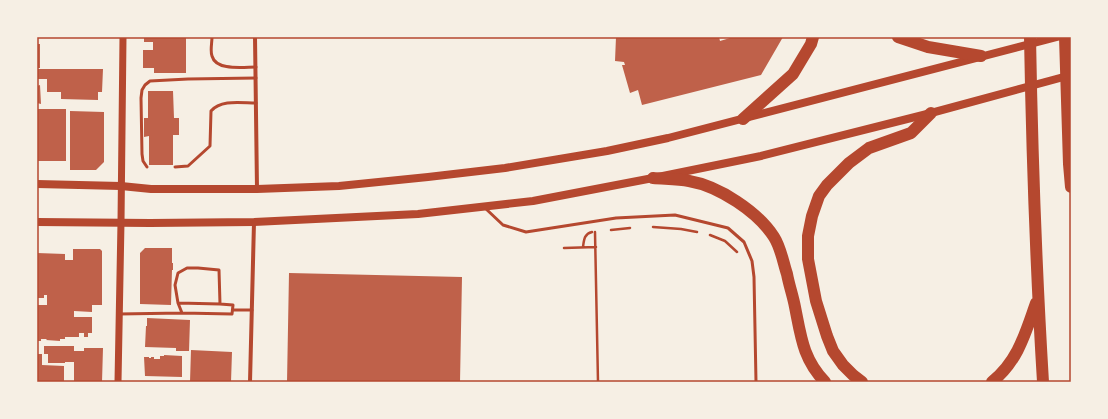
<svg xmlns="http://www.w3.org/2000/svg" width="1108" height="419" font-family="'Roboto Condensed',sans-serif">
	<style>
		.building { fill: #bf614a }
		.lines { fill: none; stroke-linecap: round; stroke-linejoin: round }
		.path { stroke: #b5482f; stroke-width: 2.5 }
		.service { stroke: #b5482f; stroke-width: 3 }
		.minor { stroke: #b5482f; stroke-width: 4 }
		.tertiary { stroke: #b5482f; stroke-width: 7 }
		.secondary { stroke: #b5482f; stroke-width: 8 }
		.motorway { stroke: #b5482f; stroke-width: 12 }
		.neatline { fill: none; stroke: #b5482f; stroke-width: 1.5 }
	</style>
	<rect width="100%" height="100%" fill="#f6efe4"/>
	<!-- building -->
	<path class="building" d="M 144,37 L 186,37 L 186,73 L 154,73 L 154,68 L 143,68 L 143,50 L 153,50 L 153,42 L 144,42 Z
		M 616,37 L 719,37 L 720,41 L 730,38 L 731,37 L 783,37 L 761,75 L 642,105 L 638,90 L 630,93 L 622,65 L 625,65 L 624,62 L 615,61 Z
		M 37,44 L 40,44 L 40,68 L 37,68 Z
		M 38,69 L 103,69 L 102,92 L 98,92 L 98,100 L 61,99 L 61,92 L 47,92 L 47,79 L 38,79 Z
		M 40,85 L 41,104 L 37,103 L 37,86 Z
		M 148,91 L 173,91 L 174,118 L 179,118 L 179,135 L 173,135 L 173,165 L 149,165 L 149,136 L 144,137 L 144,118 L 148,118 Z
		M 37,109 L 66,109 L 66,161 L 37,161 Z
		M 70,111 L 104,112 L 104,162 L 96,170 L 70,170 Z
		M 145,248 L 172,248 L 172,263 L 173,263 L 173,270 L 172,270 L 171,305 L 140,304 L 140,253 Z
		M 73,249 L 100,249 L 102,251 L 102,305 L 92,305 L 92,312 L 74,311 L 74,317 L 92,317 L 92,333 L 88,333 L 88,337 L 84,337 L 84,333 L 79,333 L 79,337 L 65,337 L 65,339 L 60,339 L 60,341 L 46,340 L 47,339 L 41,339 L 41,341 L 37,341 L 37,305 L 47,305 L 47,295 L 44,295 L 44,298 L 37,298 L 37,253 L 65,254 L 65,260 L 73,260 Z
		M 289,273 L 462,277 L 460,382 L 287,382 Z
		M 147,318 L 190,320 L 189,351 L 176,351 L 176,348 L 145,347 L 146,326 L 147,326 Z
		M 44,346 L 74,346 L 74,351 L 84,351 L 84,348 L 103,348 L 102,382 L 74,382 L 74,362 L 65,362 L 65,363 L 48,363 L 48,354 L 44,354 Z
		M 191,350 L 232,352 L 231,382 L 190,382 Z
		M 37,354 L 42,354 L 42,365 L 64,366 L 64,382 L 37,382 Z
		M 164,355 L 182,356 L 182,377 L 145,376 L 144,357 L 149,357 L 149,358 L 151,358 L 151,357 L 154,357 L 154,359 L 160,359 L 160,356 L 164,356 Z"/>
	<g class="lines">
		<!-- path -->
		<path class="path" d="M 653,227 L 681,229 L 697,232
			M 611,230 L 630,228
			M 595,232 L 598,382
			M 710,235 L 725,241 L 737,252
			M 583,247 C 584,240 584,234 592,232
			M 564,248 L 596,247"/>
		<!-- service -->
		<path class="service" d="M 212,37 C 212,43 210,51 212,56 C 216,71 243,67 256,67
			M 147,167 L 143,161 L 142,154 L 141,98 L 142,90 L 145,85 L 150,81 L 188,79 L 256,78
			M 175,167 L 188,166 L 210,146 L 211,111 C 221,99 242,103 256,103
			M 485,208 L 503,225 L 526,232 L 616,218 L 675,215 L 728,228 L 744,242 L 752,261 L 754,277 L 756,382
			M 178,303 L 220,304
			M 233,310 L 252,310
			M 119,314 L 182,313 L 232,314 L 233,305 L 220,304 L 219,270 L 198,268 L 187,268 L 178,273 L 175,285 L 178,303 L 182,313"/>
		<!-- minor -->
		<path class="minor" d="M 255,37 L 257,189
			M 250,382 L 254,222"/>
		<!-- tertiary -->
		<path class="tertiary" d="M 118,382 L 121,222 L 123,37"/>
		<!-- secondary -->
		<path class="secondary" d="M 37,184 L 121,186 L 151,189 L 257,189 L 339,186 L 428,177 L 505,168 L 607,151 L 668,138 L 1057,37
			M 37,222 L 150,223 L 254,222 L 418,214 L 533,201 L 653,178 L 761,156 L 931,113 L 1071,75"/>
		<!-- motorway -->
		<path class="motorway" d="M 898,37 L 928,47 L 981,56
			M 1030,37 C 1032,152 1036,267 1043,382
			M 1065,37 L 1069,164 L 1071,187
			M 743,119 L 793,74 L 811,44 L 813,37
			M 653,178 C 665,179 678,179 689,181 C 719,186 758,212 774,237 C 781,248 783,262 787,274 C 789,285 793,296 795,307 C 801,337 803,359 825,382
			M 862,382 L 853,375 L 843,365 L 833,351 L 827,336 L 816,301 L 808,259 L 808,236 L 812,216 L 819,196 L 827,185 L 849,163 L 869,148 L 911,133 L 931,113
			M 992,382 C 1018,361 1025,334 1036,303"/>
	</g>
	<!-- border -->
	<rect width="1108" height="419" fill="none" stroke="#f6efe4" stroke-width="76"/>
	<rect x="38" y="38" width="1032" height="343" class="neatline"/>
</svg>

== == ==

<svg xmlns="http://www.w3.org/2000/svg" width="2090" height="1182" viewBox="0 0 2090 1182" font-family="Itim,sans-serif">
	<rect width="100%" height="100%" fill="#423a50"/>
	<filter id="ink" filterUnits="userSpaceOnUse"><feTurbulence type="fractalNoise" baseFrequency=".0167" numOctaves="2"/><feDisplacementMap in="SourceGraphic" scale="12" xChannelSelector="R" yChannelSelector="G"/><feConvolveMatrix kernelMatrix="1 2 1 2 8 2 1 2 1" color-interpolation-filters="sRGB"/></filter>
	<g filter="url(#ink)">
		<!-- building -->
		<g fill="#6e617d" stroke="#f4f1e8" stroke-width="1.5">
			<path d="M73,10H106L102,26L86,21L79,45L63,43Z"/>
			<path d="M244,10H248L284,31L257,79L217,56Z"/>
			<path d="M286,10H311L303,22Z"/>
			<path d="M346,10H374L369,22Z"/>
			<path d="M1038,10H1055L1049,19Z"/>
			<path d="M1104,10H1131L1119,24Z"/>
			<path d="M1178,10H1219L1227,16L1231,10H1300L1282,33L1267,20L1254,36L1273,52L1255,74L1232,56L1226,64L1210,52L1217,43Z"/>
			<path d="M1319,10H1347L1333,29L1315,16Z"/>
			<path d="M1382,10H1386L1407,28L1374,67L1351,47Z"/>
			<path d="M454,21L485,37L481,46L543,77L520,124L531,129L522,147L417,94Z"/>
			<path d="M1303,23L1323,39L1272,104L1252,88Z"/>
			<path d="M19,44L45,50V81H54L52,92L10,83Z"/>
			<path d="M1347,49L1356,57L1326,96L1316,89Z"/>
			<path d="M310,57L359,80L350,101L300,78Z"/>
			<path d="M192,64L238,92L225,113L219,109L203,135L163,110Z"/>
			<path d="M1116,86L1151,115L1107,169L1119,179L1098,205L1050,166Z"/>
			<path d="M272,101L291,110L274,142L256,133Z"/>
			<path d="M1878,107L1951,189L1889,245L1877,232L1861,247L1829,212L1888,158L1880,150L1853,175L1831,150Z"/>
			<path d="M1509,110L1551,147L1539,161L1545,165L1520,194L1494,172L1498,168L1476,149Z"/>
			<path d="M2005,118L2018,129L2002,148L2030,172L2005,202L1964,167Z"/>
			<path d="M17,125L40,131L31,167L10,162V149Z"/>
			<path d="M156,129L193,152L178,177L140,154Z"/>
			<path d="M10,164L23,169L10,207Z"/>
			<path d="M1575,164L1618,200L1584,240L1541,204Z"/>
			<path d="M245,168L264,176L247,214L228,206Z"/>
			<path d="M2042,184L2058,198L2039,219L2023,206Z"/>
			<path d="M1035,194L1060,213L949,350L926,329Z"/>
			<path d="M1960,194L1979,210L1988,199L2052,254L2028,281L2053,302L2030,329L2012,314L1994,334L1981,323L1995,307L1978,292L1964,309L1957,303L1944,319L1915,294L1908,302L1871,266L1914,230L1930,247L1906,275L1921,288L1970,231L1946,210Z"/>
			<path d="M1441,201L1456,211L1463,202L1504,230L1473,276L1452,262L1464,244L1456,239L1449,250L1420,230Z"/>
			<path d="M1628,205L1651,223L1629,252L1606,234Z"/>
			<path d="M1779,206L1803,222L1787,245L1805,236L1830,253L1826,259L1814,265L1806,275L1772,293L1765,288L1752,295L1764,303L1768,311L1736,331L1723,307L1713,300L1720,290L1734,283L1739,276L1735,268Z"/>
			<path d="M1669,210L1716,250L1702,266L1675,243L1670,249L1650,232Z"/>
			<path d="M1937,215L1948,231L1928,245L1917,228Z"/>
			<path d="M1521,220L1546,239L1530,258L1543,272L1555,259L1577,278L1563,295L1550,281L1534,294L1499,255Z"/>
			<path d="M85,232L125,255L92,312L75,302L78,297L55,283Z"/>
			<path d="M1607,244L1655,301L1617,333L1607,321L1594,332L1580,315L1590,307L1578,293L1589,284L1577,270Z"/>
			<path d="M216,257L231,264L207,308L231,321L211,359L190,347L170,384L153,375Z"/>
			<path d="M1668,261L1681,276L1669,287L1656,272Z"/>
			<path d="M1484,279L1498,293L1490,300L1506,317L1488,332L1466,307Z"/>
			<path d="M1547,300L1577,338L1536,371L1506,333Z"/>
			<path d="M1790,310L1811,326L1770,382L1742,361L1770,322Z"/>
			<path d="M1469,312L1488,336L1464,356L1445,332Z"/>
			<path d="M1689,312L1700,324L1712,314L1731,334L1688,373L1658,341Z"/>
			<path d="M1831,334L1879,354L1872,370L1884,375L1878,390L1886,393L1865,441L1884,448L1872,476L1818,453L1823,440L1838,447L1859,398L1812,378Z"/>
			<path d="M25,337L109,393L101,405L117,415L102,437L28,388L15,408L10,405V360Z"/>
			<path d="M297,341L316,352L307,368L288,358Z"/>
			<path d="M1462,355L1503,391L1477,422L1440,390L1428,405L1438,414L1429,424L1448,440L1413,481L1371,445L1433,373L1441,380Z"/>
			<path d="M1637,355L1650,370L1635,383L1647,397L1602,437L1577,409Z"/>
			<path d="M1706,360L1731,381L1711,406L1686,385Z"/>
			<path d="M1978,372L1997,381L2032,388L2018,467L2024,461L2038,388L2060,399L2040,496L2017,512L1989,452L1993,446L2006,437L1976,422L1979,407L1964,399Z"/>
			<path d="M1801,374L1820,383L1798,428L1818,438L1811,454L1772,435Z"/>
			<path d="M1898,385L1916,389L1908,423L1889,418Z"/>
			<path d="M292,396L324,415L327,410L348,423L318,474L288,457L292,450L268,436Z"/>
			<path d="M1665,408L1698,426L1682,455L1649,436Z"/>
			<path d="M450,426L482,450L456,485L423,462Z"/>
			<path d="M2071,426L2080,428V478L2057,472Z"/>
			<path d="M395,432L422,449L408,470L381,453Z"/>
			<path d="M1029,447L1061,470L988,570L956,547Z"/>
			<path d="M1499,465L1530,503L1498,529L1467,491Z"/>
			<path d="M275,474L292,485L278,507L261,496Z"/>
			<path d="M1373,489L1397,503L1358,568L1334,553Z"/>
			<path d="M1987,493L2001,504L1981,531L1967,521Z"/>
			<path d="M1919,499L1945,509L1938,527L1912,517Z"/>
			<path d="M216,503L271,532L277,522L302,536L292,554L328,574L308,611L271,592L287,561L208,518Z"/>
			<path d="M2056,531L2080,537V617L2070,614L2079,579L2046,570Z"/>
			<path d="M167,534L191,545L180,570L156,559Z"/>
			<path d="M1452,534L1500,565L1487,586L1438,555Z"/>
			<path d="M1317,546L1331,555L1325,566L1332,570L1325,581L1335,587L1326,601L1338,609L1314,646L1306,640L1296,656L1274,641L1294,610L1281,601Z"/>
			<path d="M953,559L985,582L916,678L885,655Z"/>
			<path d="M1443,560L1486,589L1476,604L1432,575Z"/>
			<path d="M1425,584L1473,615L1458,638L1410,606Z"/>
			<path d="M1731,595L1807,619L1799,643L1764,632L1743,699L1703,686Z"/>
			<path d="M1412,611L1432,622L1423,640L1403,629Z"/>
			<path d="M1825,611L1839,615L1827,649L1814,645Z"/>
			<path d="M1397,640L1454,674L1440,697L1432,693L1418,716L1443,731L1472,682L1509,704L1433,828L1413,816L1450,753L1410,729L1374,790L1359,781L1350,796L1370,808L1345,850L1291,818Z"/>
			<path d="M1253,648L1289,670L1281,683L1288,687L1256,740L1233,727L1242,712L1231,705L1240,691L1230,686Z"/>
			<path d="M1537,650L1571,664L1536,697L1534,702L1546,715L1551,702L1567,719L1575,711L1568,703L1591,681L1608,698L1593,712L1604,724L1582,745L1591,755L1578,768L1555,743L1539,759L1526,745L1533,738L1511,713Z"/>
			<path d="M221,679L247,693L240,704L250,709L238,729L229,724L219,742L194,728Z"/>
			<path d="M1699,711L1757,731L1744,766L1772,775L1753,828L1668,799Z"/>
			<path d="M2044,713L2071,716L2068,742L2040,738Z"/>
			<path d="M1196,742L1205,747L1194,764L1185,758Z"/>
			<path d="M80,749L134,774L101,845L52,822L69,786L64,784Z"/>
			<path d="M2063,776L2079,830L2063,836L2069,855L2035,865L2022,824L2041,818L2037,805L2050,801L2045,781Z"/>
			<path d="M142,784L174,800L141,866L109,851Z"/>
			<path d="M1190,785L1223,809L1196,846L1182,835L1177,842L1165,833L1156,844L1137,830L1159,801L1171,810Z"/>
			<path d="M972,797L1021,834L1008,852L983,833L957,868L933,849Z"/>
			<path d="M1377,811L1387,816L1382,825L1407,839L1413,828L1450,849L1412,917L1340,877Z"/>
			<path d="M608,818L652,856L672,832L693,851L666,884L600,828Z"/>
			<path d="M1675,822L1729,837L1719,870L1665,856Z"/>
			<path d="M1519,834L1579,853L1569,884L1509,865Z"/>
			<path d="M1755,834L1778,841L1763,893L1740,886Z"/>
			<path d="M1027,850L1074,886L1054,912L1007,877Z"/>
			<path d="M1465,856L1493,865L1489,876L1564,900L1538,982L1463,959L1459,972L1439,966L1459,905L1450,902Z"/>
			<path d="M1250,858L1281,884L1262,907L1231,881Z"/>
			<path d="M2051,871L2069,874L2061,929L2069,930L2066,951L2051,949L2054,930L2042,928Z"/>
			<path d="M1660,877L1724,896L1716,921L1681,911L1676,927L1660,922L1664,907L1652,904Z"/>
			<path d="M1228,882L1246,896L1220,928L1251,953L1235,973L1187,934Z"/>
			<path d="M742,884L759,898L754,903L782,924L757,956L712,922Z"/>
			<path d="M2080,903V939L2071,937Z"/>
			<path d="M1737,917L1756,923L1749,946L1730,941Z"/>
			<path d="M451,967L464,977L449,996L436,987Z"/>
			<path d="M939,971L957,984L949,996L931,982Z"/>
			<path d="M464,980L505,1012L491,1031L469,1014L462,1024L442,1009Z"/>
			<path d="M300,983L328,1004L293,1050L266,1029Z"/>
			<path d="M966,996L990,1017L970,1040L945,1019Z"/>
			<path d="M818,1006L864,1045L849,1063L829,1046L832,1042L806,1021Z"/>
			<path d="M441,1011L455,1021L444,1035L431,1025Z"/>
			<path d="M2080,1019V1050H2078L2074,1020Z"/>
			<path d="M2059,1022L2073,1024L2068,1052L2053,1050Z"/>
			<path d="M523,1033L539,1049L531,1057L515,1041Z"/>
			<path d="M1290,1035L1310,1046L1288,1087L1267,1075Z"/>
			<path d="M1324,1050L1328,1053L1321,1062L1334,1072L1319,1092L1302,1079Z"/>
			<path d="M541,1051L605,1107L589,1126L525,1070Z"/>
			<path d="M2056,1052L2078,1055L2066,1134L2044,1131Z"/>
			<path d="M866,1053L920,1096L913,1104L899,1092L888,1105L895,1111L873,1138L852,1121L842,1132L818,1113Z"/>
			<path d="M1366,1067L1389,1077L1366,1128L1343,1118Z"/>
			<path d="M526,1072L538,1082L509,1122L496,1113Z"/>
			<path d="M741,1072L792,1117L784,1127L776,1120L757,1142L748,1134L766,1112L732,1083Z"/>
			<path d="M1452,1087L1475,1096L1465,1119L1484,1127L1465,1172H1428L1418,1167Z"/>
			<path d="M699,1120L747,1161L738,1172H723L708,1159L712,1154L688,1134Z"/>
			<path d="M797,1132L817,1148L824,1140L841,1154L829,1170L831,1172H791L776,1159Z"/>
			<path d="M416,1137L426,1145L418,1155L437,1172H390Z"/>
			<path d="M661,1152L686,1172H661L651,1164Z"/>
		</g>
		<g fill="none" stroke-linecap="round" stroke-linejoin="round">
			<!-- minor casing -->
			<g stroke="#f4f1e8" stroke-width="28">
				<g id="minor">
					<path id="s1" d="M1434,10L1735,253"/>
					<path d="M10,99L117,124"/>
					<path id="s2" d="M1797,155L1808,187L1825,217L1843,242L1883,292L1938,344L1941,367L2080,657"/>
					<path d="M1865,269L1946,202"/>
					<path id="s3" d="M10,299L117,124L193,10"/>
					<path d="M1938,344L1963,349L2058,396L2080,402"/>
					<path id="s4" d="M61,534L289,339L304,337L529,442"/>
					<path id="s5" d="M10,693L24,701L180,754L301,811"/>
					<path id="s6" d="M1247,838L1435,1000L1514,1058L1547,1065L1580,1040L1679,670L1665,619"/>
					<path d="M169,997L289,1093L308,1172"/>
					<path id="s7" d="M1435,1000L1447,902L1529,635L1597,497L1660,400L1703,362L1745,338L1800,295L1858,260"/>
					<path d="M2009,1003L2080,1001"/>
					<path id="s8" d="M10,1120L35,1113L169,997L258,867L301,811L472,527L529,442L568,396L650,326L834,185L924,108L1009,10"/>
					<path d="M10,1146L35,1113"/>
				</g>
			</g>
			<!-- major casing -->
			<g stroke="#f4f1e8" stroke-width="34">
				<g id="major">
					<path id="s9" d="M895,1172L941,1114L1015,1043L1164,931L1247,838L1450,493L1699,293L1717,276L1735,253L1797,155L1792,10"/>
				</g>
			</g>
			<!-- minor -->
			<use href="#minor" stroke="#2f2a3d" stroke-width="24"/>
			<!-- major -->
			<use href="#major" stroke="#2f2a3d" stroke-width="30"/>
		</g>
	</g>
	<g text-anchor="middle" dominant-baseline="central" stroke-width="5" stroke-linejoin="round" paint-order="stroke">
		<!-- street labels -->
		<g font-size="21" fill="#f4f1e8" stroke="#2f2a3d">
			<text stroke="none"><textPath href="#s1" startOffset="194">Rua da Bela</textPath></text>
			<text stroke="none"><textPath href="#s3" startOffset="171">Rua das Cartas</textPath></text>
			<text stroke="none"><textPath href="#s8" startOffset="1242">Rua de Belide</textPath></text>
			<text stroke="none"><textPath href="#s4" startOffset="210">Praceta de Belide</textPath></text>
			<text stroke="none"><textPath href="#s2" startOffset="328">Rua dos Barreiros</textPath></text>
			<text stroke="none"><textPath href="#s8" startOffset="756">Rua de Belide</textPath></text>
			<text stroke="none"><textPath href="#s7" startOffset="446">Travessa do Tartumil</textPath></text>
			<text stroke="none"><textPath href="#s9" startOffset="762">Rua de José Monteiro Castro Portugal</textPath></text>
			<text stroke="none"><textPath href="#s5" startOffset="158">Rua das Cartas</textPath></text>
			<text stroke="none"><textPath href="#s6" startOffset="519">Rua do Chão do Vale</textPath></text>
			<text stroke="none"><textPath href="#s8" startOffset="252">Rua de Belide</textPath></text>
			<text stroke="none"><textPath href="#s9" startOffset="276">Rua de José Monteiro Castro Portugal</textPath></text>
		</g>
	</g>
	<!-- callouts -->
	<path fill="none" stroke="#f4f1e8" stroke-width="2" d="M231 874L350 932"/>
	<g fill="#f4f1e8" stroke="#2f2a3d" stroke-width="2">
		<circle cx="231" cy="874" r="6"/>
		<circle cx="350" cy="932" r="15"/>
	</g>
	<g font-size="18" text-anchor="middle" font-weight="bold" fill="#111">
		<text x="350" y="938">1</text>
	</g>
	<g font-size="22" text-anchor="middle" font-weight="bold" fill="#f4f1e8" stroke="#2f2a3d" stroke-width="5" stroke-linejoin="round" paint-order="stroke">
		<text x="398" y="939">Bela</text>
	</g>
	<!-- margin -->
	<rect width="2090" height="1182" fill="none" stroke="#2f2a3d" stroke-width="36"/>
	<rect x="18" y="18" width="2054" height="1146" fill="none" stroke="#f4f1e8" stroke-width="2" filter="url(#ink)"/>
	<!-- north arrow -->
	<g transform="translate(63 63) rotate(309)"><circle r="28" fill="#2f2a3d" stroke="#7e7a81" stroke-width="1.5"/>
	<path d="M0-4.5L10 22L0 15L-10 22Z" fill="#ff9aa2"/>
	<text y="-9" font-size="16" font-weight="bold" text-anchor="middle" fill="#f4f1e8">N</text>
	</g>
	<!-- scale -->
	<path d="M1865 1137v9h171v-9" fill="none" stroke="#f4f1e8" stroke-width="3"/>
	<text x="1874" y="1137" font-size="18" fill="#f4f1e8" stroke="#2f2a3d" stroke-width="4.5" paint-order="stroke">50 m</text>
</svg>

== == ==

▸ **WHAT NEEDS TO BE DONE**
Tally every line of the data that includes "lines". Report the number and nothing more.

▸ **TASK OUTPUT**
2